After the dinner I took James aside and offered to provide bursaries for three boys for their entire 7-year schooling. In return, I had three conditions: my gifts would be anonymous; I wanted copies of all their school reports so I could see how they were getting on; finally, the RGS should establish a Bursary scheme with the aim of providing bursaries to at least 97 more children, making 100 in all. Funding would cease if the school failed to do this. James agreed.

I still have some of their school reports. One even wrote me the sweetest thankyou note when he eventually left the school for a very good university (I don’t think he ever knew my name, but I treasure the letter).
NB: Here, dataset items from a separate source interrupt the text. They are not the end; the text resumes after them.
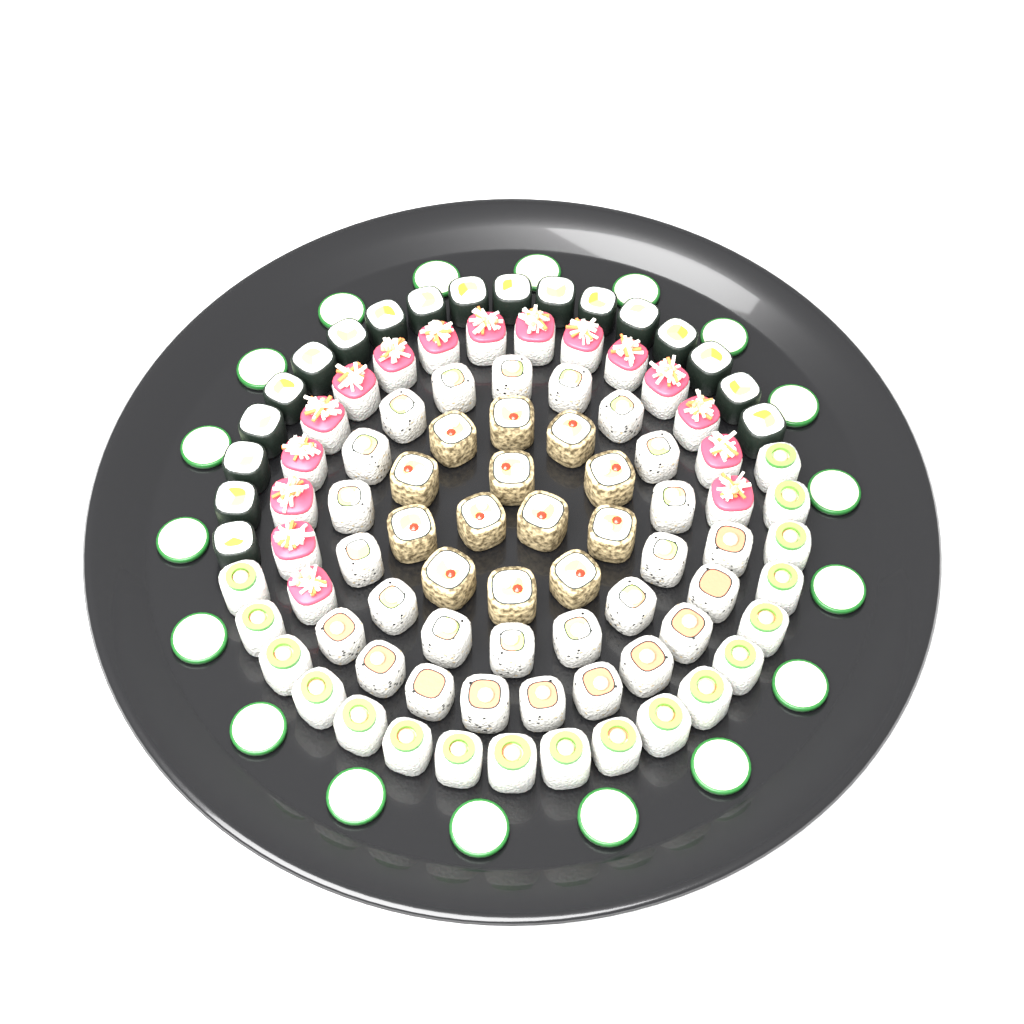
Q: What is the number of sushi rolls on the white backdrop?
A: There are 91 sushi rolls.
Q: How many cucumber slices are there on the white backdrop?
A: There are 18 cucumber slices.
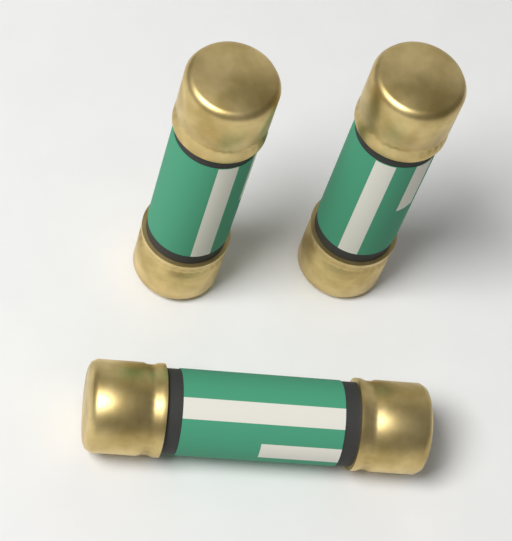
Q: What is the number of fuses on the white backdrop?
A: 3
I also have a letter from James dated October 2000, enclosing the boys’ reports, where he promised that ‘raising enough money for bursaries is going to be a major objective in the next few years’. The Bursary Campaign was launched after that.

* I was with two ON friends (neither of them were actually at school with me between us we spanned 21 years at the RGS). On a whim, we had dared each other to go to the dinner — it was the first time back for all of us. We spent a wild weekend staying in the Copthorne (I know, ‘wild’ and ‘Copthorne’ are not frequently used in the same sentence), driving around our old haunts –getting misty eyed over the sight of the Long Pier at Tynemouth, the locations of our first trysts with reluctant girlfriends, –we behaved like naughty schoolboys. Paul Campbell (70-77) was one of those friends, and the trip clearly had an effect on him, for he upped sticks from London and moved his family back to Northumberland, started a business in Gateshead and became an RGS Governor. I stayed down south, went to Hollywood, and only returned to Newcastle ten years later (I’m back working in California now).